A demo of a fairly mature program crashed. Nothing major had been added to it, but a programmer had finished cleaning up its code. After a fair amount of bug hunting, the programmer found the change that broke the code. In essence, he had replaced

            (defmacro my-wait-for (n)
              `(wait-for ,n))

with the seemingly more direct

            (defun my-wait-for (n)
              (wait-for n))

But, with the new version, (my-wait-for 12) never waited! Why not?

The Cause of the Problem

The problem lay not with my-wait-for, but the macro it called, wait-for. There were three ways to use it:

(wait-for 12): waits for 12 seconds
(wait-for #'foo): calls (foo) until it returns a non-NIL value
(wait-for (baz x y)): evaluates (baz x y) until it returns a non-NIL value

The macro version of my-wait-for expanded (my-wait-for 12) into (wait-for 12), which fits the first calling format.

The function version of my-wait-for, on the other hand, calls (wait-for n), with n = 12. This fits the third calling format, and is interpreted as "wait until the expression n is non-NIL." Since n is already non-NIL, no waiting occurs.

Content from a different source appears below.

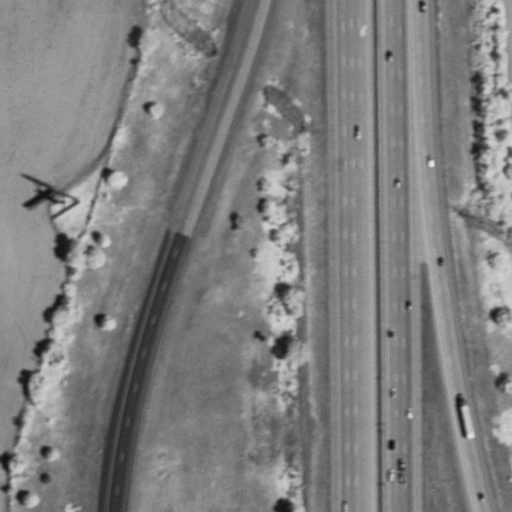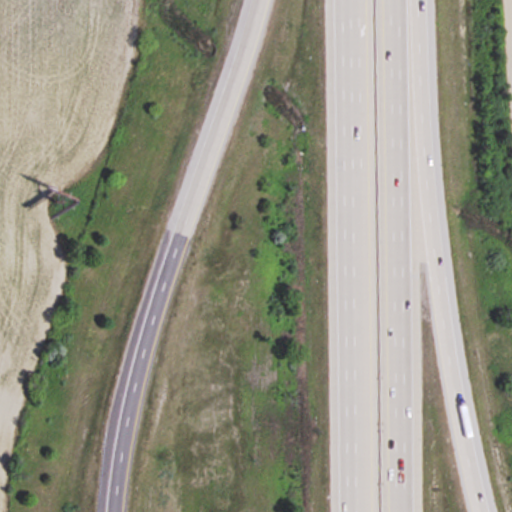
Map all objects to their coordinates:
road: (171, 252)
road: (351, 255)
road: (397, 256)
road: (433, 257)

The Cause of the Cause of the Problem

(wait-for 12) looks like a function call. It looks like it evaluates its argument. But it is doesn't. It looks at the argument form to decide what to do.

wait-for is a macro because its designer violated the principle "one function to a function." He tried to do three waiting tasks with one interface.

Unfortunately, the first task, "wait for number seconds," shares a common calling format with the third task, "wait for expression to be non-NIL." The rule "do the first task only if the number is explicitly given" is not intuitive, easy to forget, and a pain to live with. For example, it makes it impossible to say

        (wait-for *default-wait-period*)

The Fix

The fix is not to write a comment that says "use only literal numbers for wait times." Where would the comment go? If we put it on the definition, it won't be seen by someone modifying a call to wait-for. And it's pretty unlikely that programmers using wait-for will remember to put a comment on every call to wait-for that says "don't replace this number with a variable!"

Nor is it to change wait-for to evaluate its argument and, if the result is a number, do the first task, otherwise do the third. First, this rule counts on programmers knowing and remembering that, in wait-for, unlike elsewhere in Lisp, a number is not treated like other non-NIL values. Second, exactly what is the rule? If exp in (wait-for exp) returns nil the first few times, and then returns 3, is that a signal to stop waiting or a signal to wait three more seconds?

The appropriate fix is to have two waiting forms, e.g., (wait-for number), which is a function, and (wait-until expression), which is a macro. Each waiting form can then have simple unsurprising semantics.